** Tasks to perform **
1 > According to the piece on Alan Duncan's diaries, which two political diarists wrote the best of the genre?
2 > Reproduce the stretch of the piece on Alan Duncan's diaries from "You will gather" through "calling them idiots.".
3 > Continue the piece on Alan Duncan's diaries from its last sentence onward.

** Text section **
Dipping into this at random, I find Alan Duncan plaintively asking his diary: “Why am I not on TV more?”

A desperate craving for attention is hardly uncommon among politicians, but rarely is the neediness so naked as in this case. The serialisation in the Daily Mail, an outlet chosen despite describing it as the Daily Hate, emphasised the look-at-me vitriol that he unleashes upon other Tories. There is certainly an acid rain of it. Boris Johnson is “a clown, a self-centred ego, an embarrassing buffoon… He is an international stain on our reputation”. Michael Gove is “an unctuous freak… a wacky weirdo who is both unappealing and untrustworthy”. Priti Patel is “Priti Appalling… a brassy monster…the Wicked Witch of Witham”. John Bercow is the “shitty little Speaker Hobbit”. Steve Hilton, one-time adviser to David Cameron, is “such a tosser… What a total wanker. Total. Total. Total.”

You will gather from this small sample that Duncan is handier with the bludgeon than he is skilled with the rapier. As a Remainer, it is the Brexiters who most excite his venom gland. The president of his constituency association, the Duchess of Rutland, is “a haughty old boot” with “snotty, nasty opinions”. Iain Duncan Smith is “brainless”. Steve Baker is “so simplistic he might as well not have a brain”. A few sentences later the “ghastly” Andrea Jenkyns is described as “a brainless nothing”. I possess a hearty appetite for reading about the follies of Brexiters, but there are more elegant ways of doing it than repetitiously calling them idiots.

Iain Duncan Smith is ‘brainless’, writes the author.
Iain Duncan Smith is ‘brainless’, writes the author. Photograph: Murdo MacLeod/The Guardian

Duncan aspired to write one of the memorable political diaries, but a torrent of invective, even about people who thoroughly deserve it, is insufficient to join the greats. The cream of this genre combine access to the centre of power with an engaging prose style and a keen eye for human frailties, including their own. Duncan was a minister of state in two departments, but never made it into the cabinet. The failure of successive leaders of the Tory party to share his high opinion of his talents is the most pungent theme of this book. When Theresa May becomes PM, he laments that he won’t be getting an invitation to the high table: “One of my failures as a politician is that, unlike all the others, I don’t ask for a top position when my candidate wins. I never did with William [Hague] and the next thing I know Osborne and Cameron are coming up on the inside track… Despite holding seven shadow cabinet jobs and hovering near the top of the party for two decades… I just know that I will not be summoned.”

Not ascending the greasy pole is a virtue in some political diarists. The best of the genre, such as Alan Clark on the Thatcher years and Chris Mullin on life with New Labour, are those written not by the leading lights, but by interesting personalities with a good vantage point to observe the characters of the stars.

** Material provided **
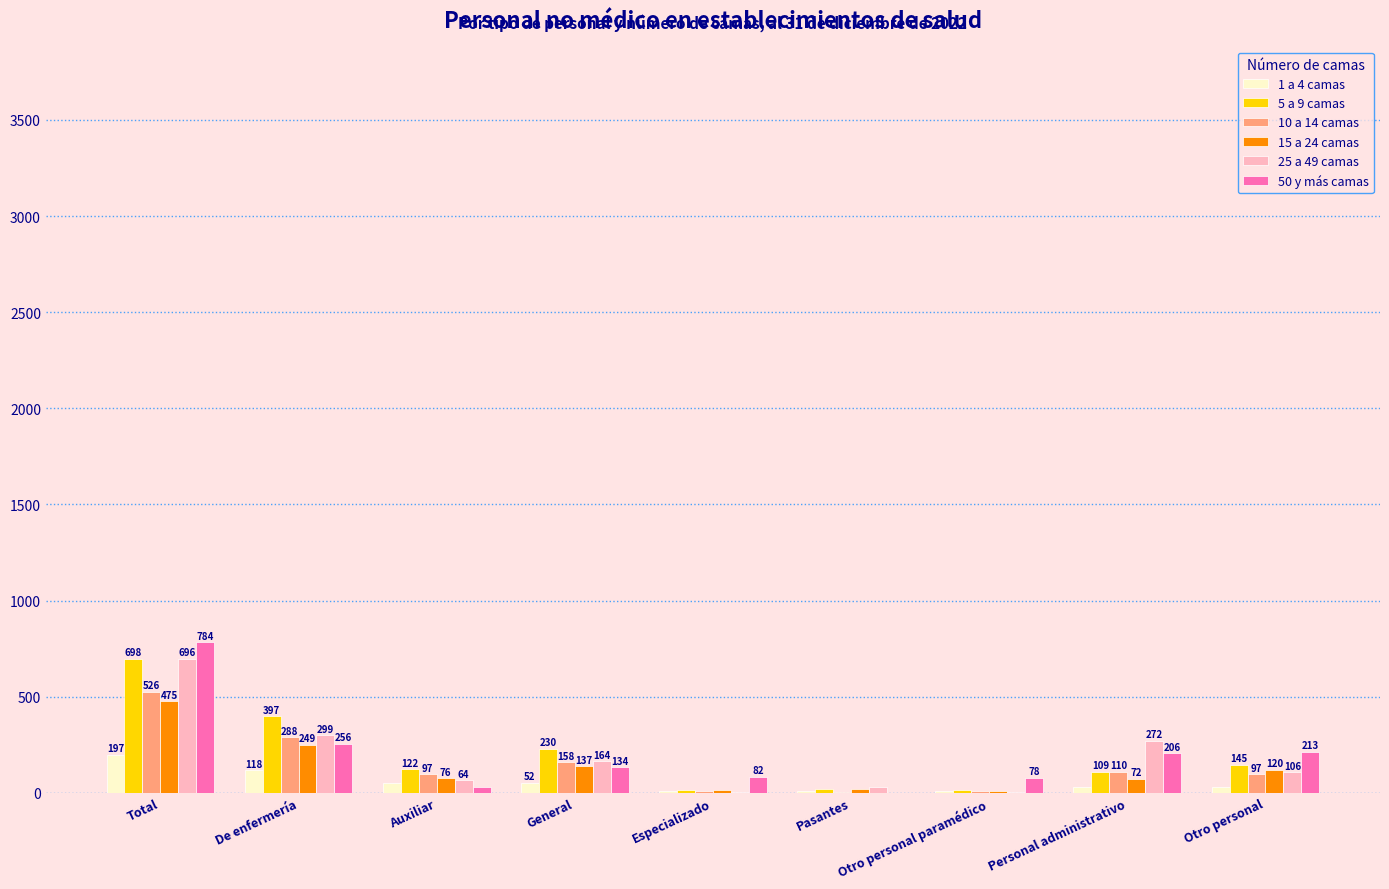

What is the sum of the 10 a 14 camas values at Personal administrativo and General?

268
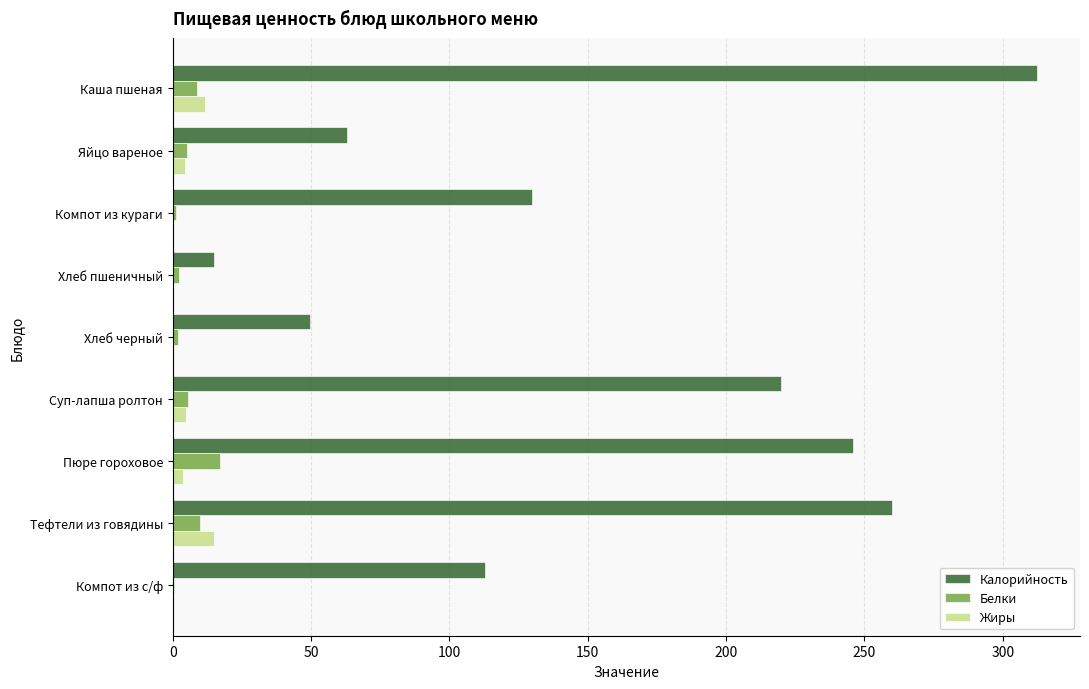

Where is Калорийность nearest to the value 163?

Компот из кураги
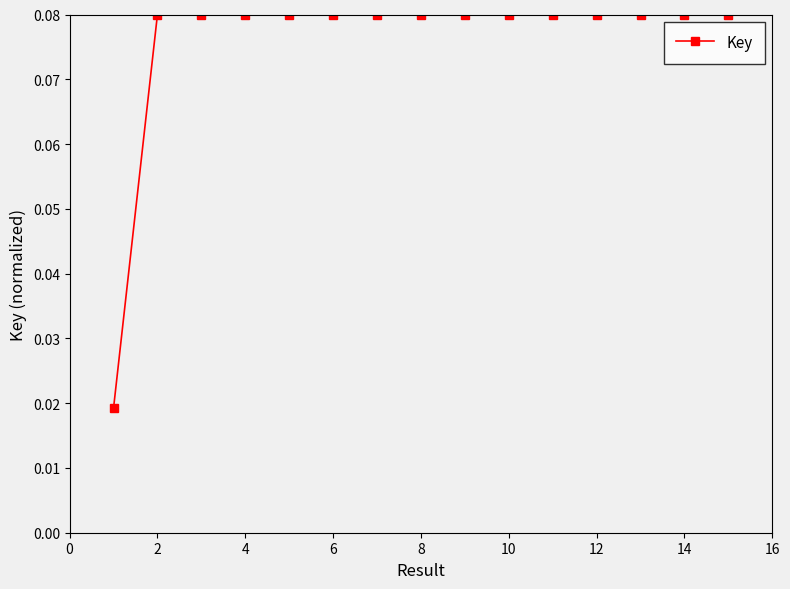

Count the values in the range 0 to 1.

15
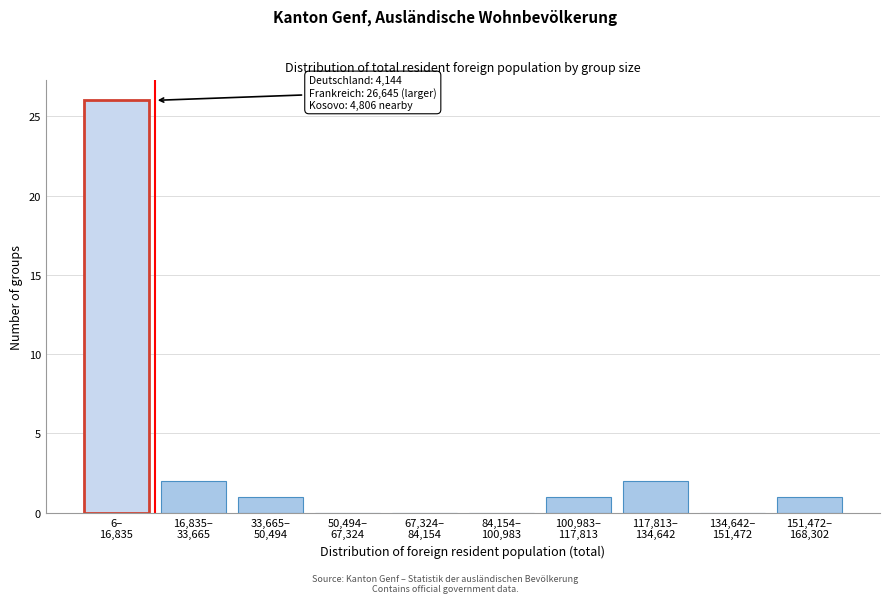

What is the maximum value shown in the chart?

26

** Task-by-task outputs **
1 > Alan Clark and Chris Mullin.

2 >
You will gather from this small sample that Duncan is handier with the bludgeon than he is skilled with the rapier. As a Remainer, it is the Brexiters who most excite his venom gland. The president of his constituency association, the Duchess of Rutland, is “a haughty old boot” with “snotty, nasty opinions”. Iain Duncan Smith is “brainless”. Steve Baker is “so simplistic he might as well not have a brain”. A few sentences later the “ghastly” Andrea Jenkyns is described as “a brainless nothing”. I possess a hearty appetite for reading about the follies of Brexiters, but there are more elegant ways of doing it than repetitiously calling them idiots.

3 >
Piti Patel, writes Duncan, is ‘a brassy monster… the Wicked Witch of Witham’
Piti Patel, writes Duncan, is ‘a brassy monster… the Wicked Witch of Witham’. Photograph: Aaron Chown/PA

While Clark and Mullin had the self-awareness to find rueful entertainment in their junior positions in the pecking order, Duncan is too trapped in his resentment that he was never one of the stars himself. He was the first Conservative MP to come out as gay, but was never trusted enough to gain admission to the inner circle of “Tory modernisers” around Cameron. He was a university contemporary of May, but not a friend. He becomes minister for Europe, but has no direct role in the Brexit negotiations and is a self-described “bystander” for the big events between 2016 and 2020 encompassed here. Later, when the post of defence secretary becomes vacant, he is again “passed over” and the “ludicrously unqualified… self-seeking little shit” Gavin Williamson gets the job. “I would have done my late father – who was 30 years in the RAF – proud. But, as ever, scheming triumphs over loyalty and suitability.”

The failure of successive Tory leaders to share his high opinion of his talents is the most pungent theme of this book

It is time to get out the little violins again after a drinks party to mark the 25th anniversary of his intake of MPs. He sighs: “We are a diminishing band and it is a salutary reminder that there is no fixed hierarchy in politics, unlike the civil service or the armed forces: you can be a general one day and a corporal the next. Age and experience count for little and anyone can be rapidly overtaken by more recent arrivals. It is nothing to do with talent or fairness: it’s just snakes and ladders and 90% luck.”

He secures a rare “one to one” with May at Number 10. Only to despair: “She is just so remote and disconnected from people. I really don’t know who she talks to or confides in. Certainly not me, which is so silly.”

Few politicians are without their vanities, but the shrewder ones make some effort to try to disguise them. I found this extended circumnavigation of the diarist’s wounded ego very grating to begin with, but was eventually laughing out loud at the sheer shamelessness of his self-puffery. “When I last spoke to Tony Blair, he told me, ‘You’re one of the ones our side fears.’ The old flatterer.” Duncan reports getting a “lovely text” from another junior minister. “Just leaving Turkey after a three-day visit. They LOVE you here. There is Atatürk, then Sir Alan Duncan!” He quotes a peer telling him: “You should be foreign secretary: you were magisterial today.” Such is the puny lot of a junior minister, even at one of the more glamorous departments, he finds space to record that he improved the signage at the Foreign Office. “This will be my lasting legacy!” The book would win more admirers if he had sent himself up more often.

He can be an annoying tease. An entry from March 2017 reads: “Dinner at Peter Mandelson’s house off Regent’s Park with a bunch of people from Lazard. Time with Mandelson is never dull.” I would like to read more about that, but the author discloses nothing more, slamming the door in our faces.

Don’t read this diary in the expectation of any stunning revelations, delightful prose or profound reflections. Do if you want to better understand the bitter ache of frustrated ambition that gnaws the guts of so many of our politicians. And there are some good jokes along the way.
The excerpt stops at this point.